*** Opening Exercise material ***

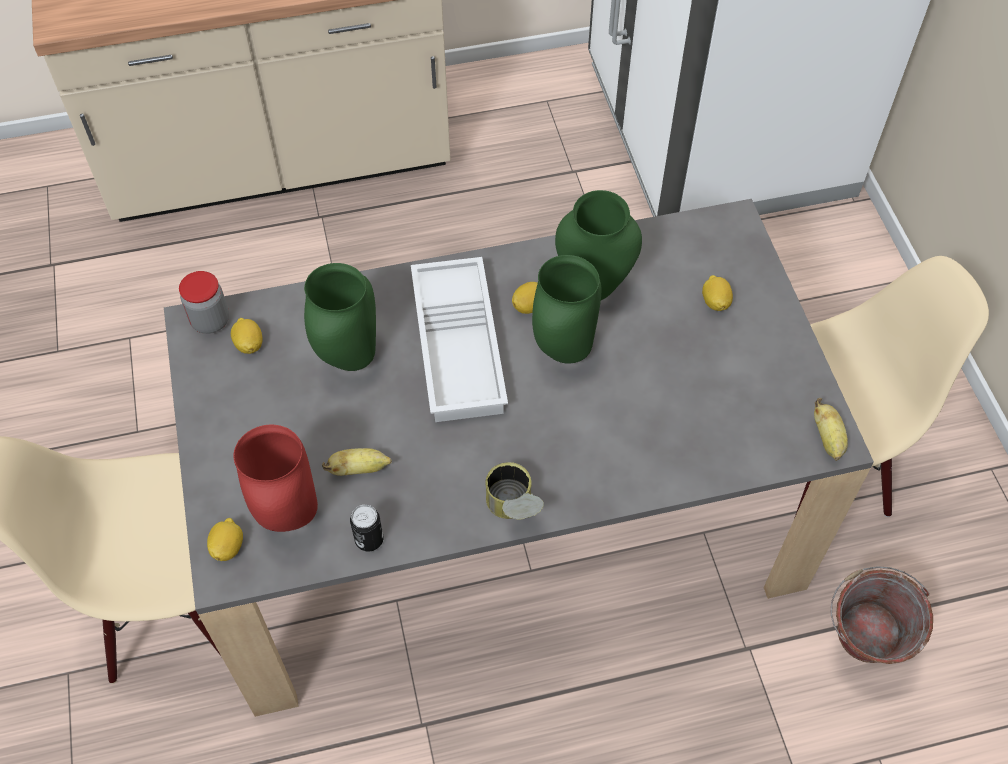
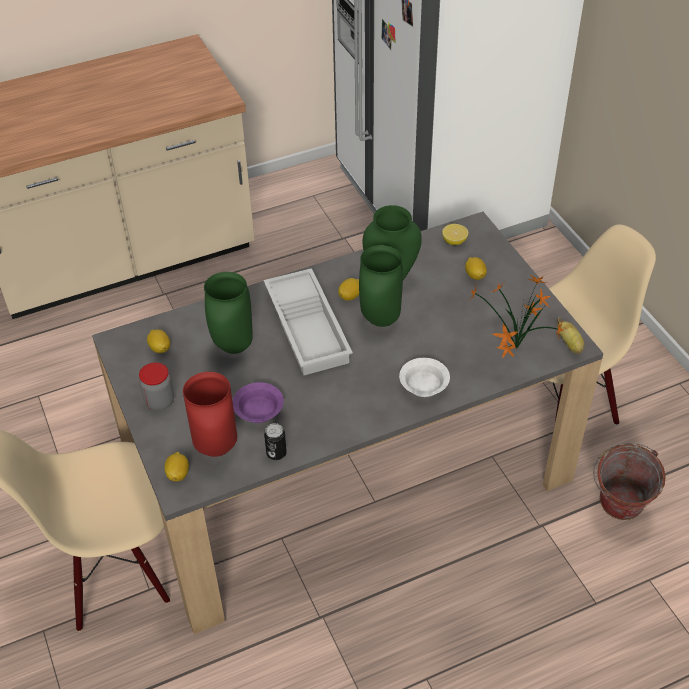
camera: 10 degrees left, 10 degrees down
(210, 321) = (128, 338): jar -> jar (159, 401)
(359, 469) = (258, 412): banana -> purple bowl
(513, 510) = (371, 419): can -> none
(599, 467) = (423, 385): none -> white bowl
(698, 241) = (454, 241): none -> lemon
(744, 433) = (514, 350): none -> potted plant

*** Closing Exercise material ***

__What is needed__. Can you restate all the records above word for word while dropping the pictures?

__Solution to this exercise__.
camera: 10 degrees left, 10 degrees down
(210, 321) = (128, 338): jar -> jar (159, 401)
(359, 469) = (258, 412): banana -> purple bowl
(513, 510) = (371, 419): can -> none
(599, 467) = (423, 385): none -> white bowl
(698, 241) = (454, 241): none -> lemon
(744, 433) = (514, 350): none -> potted plant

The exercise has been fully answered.